Objective: In the review of Killing Them Softly, copy out the passage from "Head over to" to "the hapless thieves.", changing "clumsy" to "awkward".
begin Reading text
Brad Pitt and Richard Jenkins in Killing Them Softly (Photo: The Weinstein Co.)
  • Brad Pitt and Richard Jenkins in Killing Them Softly (Photo: The Weinstein Co.)

Head over to the comments section on the Fox News website and you'll find political discussions as clumsy and ham-fisted as the strain of real-life topicality that runs throughout Killing Them Softly.

Writer-director Andrew Dominick, whose epic Western The Assassination of Jesse James By the Coward Robert Ford made my 10 Best list for 2007, stumbles badly with this yarn (based on George V. Higgins' novel Cogan's Trade) in which a professional killer (Brad Pitt) is tasked with locating and eliminating the low-level crooks who were dumb enough to rob a Mob-enforced card game. Pitt is merely in "cool movie star" mode here, with the best performance coming from Scoot McNairy (star of the unseen gem In Search of a Midnight Kiss and currently appearing in Argo) as one of the hapless thieves.
end Reading text
begin Data provided
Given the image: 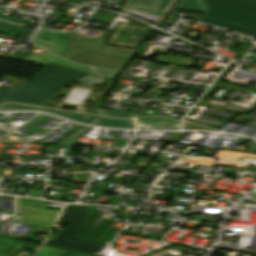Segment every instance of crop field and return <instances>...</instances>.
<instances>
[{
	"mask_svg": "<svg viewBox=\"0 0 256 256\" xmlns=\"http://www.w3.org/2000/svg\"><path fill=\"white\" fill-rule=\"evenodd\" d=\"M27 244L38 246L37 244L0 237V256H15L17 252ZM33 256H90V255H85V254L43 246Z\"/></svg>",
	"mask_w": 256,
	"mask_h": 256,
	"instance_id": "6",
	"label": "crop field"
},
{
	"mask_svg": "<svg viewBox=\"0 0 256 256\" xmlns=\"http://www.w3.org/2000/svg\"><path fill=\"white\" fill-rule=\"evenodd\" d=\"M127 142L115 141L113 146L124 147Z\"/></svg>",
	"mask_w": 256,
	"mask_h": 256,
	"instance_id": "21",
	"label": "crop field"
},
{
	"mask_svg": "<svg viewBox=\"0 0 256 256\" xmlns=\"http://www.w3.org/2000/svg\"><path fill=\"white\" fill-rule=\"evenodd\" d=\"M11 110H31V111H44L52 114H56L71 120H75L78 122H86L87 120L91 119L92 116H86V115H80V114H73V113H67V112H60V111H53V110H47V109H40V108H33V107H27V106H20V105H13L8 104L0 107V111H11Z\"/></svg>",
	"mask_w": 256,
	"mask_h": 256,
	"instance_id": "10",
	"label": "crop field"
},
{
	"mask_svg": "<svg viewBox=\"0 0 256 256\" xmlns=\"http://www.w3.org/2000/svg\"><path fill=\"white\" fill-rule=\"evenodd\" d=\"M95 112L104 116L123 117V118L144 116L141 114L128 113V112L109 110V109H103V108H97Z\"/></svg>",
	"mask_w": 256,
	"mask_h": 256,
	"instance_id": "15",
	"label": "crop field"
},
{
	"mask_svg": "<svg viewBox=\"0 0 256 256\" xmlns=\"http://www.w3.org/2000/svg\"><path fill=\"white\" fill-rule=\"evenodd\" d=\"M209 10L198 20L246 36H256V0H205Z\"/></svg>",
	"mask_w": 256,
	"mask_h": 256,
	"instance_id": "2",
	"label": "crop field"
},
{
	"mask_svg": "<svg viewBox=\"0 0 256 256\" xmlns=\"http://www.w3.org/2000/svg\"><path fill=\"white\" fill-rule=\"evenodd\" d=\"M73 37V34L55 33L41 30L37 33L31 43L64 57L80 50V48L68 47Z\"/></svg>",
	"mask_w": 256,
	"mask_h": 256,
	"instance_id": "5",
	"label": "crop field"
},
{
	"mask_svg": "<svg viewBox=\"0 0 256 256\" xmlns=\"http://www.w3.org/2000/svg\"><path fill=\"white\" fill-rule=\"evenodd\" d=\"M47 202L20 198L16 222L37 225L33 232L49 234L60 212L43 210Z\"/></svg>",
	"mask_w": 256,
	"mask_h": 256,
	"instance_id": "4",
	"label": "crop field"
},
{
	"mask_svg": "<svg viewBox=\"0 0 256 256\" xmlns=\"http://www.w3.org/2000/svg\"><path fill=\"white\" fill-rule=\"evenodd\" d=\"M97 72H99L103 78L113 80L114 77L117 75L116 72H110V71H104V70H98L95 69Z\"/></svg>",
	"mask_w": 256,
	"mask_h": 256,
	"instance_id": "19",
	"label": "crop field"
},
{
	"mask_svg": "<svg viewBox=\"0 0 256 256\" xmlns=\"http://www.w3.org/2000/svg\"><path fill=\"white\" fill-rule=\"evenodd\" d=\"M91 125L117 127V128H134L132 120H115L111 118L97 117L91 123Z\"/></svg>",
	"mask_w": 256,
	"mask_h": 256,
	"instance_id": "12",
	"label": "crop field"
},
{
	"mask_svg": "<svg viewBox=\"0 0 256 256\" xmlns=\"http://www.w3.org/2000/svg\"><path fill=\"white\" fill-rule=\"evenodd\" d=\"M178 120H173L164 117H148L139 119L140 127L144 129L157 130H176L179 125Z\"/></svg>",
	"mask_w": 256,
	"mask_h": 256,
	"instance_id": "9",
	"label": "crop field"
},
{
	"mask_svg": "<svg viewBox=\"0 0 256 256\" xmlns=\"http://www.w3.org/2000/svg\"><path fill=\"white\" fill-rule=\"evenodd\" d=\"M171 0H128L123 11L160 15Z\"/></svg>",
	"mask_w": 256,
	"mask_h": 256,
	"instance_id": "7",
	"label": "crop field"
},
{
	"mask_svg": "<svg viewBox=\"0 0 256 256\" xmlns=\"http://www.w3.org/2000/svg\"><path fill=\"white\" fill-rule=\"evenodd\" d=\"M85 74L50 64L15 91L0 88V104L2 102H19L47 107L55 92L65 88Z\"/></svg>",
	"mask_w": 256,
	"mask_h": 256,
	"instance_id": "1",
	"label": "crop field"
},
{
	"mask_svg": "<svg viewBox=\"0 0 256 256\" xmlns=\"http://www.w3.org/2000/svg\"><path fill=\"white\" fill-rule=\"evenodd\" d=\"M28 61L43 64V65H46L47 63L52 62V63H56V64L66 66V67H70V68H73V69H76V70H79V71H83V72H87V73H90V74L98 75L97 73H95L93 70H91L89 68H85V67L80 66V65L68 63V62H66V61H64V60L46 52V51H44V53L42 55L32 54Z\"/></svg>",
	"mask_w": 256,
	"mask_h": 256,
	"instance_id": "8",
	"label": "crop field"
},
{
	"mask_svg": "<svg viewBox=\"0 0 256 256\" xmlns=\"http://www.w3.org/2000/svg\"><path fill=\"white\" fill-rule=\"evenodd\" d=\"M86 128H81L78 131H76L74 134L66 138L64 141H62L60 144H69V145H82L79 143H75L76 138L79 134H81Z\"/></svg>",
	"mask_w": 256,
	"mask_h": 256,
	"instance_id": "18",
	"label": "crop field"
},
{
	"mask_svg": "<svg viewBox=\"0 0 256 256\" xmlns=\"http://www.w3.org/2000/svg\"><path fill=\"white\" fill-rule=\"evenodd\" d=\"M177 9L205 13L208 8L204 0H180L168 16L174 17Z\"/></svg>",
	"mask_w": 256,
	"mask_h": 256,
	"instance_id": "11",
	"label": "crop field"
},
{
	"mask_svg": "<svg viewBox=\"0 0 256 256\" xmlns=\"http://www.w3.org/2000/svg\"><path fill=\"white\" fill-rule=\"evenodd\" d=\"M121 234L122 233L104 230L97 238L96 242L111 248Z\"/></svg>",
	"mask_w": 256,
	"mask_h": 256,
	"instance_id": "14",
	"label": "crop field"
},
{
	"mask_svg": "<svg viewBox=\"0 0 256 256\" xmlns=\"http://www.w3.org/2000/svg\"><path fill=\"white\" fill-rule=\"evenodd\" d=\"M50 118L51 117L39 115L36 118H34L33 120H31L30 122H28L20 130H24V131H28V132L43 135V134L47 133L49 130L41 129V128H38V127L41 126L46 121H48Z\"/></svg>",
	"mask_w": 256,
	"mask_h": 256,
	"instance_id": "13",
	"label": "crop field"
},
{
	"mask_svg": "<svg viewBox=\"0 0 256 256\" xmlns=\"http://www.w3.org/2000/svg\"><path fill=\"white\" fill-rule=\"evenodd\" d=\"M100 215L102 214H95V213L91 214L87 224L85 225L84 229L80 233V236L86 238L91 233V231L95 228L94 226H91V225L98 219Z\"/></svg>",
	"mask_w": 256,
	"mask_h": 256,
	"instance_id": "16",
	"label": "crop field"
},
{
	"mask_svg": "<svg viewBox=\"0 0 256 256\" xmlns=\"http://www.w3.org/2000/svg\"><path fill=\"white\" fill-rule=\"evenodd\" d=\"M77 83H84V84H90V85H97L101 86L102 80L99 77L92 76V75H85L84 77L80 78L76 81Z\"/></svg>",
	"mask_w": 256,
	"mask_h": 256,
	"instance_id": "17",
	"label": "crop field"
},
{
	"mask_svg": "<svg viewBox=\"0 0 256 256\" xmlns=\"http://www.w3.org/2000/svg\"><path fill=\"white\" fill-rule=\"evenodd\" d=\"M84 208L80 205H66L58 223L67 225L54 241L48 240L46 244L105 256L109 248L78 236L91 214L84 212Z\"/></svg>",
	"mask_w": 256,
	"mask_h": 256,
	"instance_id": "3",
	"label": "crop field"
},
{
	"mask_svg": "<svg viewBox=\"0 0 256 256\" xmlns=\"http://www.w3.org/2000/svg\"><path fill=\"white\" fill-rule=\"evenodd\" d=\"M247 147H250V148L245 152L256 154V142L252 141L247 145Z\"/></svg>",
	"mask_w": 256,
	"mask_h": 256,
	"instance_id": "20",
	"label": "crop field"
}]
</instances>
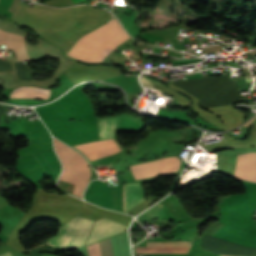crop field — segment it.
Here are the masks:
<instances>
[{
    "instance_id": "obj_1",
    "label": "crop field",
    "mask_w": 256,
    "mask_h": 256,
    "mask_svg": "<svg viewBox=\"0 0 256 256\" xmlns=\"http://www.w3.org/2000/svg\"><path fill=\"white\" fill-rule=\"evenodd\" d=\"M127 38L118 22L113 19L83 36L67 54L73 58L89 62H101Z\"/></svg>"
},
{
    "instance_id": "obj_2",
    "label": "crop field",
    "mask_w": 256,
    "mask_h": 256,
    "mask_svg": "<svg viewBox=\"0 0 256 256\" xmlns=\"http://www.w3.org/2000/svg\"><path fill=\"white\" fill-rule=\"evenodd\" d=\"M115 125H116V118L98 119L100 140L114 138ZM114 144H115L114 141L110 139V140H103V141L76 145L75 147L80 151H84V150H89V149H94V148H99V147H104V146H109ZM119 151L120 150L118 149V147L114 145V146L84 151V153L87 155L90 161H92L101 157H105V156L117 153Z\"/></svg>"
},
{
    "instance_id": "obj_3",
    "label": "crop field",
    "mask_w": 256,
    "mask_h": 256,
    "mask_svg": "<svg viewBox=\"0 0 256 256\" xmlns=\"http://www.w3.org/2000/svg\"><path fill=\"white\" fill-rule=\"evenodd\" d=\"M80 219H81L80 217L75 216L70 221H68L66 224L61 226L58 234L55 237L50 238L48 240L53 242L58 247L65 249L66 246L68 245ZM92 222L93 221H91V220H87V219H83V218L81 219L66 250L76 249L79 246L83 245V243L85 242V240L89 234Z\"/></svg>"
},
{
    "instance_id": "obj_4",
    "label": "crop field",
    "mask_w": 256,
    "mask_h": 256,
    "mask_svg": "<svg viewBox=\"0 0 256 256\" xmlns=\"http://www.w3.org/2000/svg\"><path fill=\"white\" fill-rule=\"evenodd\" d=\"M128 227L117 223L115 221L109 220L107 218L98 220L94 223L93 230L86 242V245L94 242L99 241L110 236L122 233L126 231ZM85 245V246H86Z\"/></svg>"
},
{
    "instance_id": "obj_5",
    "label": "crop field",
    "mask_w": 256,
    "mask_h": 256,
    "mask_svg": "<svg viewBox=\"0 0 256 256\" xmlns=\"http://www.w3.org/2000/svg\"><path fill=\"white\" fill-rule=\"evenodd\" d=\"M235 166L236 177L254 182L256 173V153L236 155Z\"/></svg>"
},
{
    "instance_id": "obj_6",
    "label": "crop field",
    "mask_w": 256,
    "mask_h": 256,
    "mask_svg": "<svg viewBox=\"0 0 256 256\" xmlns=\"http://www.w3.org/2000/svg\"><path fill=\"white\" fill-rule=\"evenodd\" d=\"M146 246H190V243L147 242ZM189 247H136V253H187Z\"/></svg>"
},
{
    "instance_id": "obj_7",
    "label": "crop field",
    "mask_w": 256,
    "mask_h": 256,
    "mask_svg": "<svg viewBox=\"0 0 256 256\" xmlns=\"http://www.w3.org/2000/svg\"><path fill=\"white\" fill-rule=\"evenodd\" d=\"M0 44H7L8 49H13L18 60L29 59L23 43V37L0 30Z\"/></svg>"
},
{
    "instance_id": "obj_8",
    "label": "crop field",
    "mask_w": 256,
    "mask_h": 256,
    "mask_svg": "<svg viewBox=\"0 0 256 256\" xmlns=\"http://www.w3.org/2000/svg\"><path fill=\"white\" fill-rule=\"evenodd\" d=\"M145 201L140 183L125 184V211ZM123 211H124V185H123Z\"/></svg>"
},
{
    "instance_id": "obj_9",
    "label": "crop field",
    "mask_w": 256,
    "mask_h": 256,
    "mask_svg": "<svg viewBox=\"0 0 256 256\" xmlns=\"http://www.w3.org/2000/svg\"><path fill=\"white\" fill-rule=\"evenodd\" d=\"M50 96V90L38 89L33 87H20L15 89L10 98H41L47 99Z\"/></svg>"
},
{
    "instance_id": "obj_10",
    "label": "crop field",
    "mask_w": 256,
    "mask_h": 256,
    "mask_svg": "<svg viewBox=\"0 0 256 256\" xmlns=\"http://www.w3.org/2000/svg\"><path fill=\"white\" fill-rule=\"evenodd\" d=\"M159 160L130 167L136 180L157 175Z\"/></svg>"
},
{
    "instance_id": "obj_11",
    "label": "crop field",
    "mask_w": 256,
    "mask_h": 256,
end Data provided
Solution below:
Head over to the comments section on the Fox News website and you'll find political discussions as awkward and ham-fisted as the strain of real-life topicality that runs throughout Killing Them Softly.

Writer-director Andrew Dominick, whose epic Western The Assassination of Jesse James By the Coward Robert Ford made my 10 Best list for 2007, stumbles badly with this yarn (based on George V. Higgins' novel Cogan's Trade) in which a professional killer (Brad Pitt) is tasked with locating and eliminating the low-level crooks who were dumb enough to rob a Mob-enforced card game. Pitt is merely in "cool movie star" mode here, with the best performance coming from Scoot McNairy (star of the unseen gem In Search of a Midnight Kiss and currently appearing in Argo) as one of the hapless thieves.